When the chatter subsided, Marling took Undine's place: she was dressed in white, and she played with her head thrown back, often gazing at the ceiling. She did not address the audience for the first four or five songs of her performance, and when she did, it was only to acknowledge their appearance: "It's nice to see you all looking so smartly dressed," she said. She was a rapt, abstract presence; I was not surprised to discover that Riggall thought of her as a ghost, based loosely on Ophelia, Hamlet's lover, and imagined her drifting through the building, handing out dead flowers, and singing. Riggall said he saw her as someone "from another time, another place," which was why he had staged the performance in the 1920s, though he conceded that it was possible to interpret Marling's cryptic lyrics in other ways. Not surprisingly, he liked the fact that her songs are hard to decipher. "They're riddles," he said. "They're secrets."

Riggall began his career making short films, and in 2003 he set up a network called Future Shorts, which has expanded to 150 cities in 55 countries. In 2007 he put on the first Secret Cinema event, a "staged screening" of Paranoid Park, Gus Van Sant's film about a skater who kills a security guard. Since then Secret Cinema has screened The Battle of Algiers in tunnels beneath the Old Vic theater in south London, filled the Alexandra Palace with camels for Lawrence of Arabia, and re-created the dystopian vision of Terry Gilliam's Brazil in a 13-floor office block in Croydon, South London. In the aftermath of the London riots, in 2011, Secret Cinema staged simultaneous screenings of Mathieu Kassovitz's La Haine in Tottenham and Kabul. It has re-created the worlds of such classic films as Casablanca, The Third Man, and Grease and staged new films as well: its elaborate setting of Prometheus, Ridley Scott's prequel to Alien, was presented during the film's opening weekend.

Each year their shows attract an audience of 100,000 to 120,000 people—many of whom are prepared to spend £50 on a ticket for a film whose name they don't know. And Riggall is still attempting to expand the concept of the "secret event," which he describes as his "mad dream" of creating worlds around music, film, fashion, art, and music. "The ability to be creative, to let go, to indulge a sense of play—that has been lost," Riggall says. "It doesn't happen in traditional cinema, and it doesn't happen at a traditional gig."

platt marling
Riggall is still attempting to expand the concept of the “secret event,” which he describes as his “mad dream” of creating worlds around music, film, fashion, art, and music. David Wickham

Other recent initiatives include Secret Swimming (an attempt to break the world record for the largest simultaneous swim ever recorded), Secret Hotel (people were invited to stay in "cells" modeled on the state penitentiary from The Shawshank Redemption), and Secret Books (collaborations with publishers to mock up the world of a newly published book). Next year he hopes to stage a Secret Festival, which will feature many different artists performing in worlds styled around them in the way the Grand Eagle Hotel was styled around Marling.
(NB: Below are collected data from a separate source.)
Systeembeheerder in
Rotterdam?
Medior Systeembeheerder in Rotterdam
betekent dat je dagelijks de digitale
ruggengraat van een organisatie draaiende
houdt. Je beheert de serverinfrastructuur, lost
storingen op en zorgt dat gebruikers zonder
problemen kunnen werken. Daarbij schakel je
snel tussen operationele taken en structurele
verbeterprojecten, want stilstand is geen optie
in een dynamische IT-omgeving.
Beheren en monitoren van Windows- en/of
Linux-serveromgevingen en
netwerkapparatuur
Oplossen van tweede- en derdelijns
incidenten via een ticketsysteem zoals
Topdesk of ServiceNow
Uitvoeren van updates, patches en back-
In the meantime, Secret Cinema is expanding internationally: in 2010 it turned a New York gallery into a mock-up of London in the swinging '60s for a screening of Antonioni's Blow-Up and staged Alien in Berlin. It has plans for more events in New York and two other cities in the U.S., though for the time being, Riggall is not divulging details. A post on Secret Cinema's New York Facebook page sums up the approach: "The job is to seek mystery, evoke mystery, plant a garden in which strange plants grow and mysteries bloom. The need for mystery is greater than the need for an answer." New York may have to wait for the next Secret Cinema event, but when it comes, Riggall believes the city will accept the invitation to be more than a passive spectator: "Above all, audiences are looking to be part of something. They want to be able to contribute and get closer to the artists they love. I don't think the current framework gives them that opportunity."